BlaBlaCar and its founding president Frédéric Mazzella won the “revelation of the year” award for finding an economic model for carpooling. It boasts 10 million members in 12 countries, with 2 million passengers travelling per month under the BlaBlacar initiative that connects people who need to travel with drivers who have empty seats. Simple, non?
Plastic Omnium and its CEO Laurent Burelle won the best performance award for the third time in four years. The company manufactures plastic car parts and its CEO made it clear that it was all about striving for technological excellence; something that France excels at. The French packaging company Sphere won entrepreneur of the year award.
Clarins cosmetics won the best family business award.
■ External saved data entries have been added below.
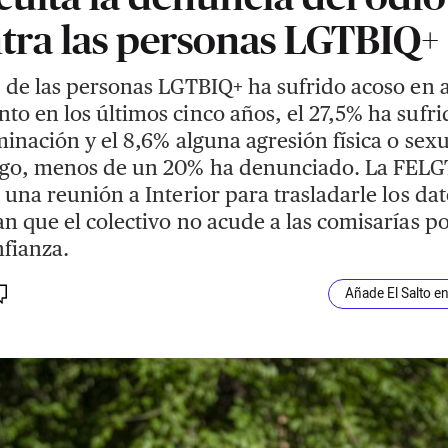
tra las personas LGTBIQ+
 de las personas LGTBIQ+ ha sufrido acoso en 
o en los últimos cinco años, el 27,5% ha sufri
minación y el 8,6% alguna agresión física o sexu
go, menos de un 20% ha denunciado. La FEL
 una reunión a Interior para trasladarle los da
n que el colectivo no acude a las comisarías p
fianza.
Añade El Salto e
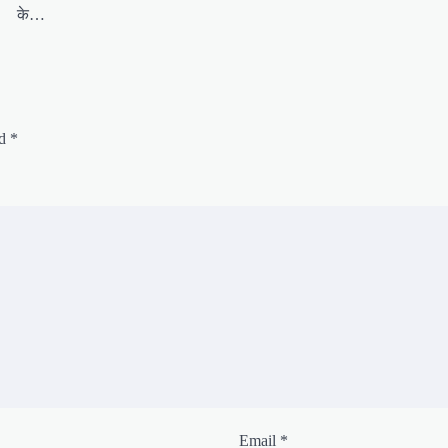
के…
ed
*
Email
*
Pats-on-the-back were given to new start-up Tanya Heath, Paris for her adjustable-heel shoes, and Gemmyo, an online jewellery store that allows customers to bring their own designs to life.
Did you know that the film blockbuster “Despicable Me” and its sequel were animated here in Paris? Jacques Bled of Illumination Mac Guff was awarded a “Prix Spécial” for those adorable giggly creatures. Other special prizes were given to Judo star Teddy Riner (nicknamed Big Ted and for good reason) holder of 7 World Championships gold medals plus an Olympic gold, and to Jean-Tirol, recipient of the 2014 Nobel prize for economics.
The magic duo Manuel Valls and Emmanuel Marcon returned to the stage to personally congratulate the BFM “Grand Prix” winners: Carlos Ghosn and the tour de force Xavier Niel.
Ghosn, 60, CEO of the Renault-Nissan Alliance was praised for his managing style that has made the Paris-based Renault and Japan-based Nissan car companies more competitive and profitable. While Xavier Niel, 47, founder of Free, France’s second largest internet service provider and third mobile phone operator, with a net worth of $10 billion, was awarded for his creative spirit.
I enjoyed watching these awards. French modesty rarely allows for many “Great job Jacques!” or “High five Philippe!” opportunities. Backslapping to stop the back-bashing that will have certainly left BFMTV’s 10 million viewers with a feel-good factor, if only for an evening.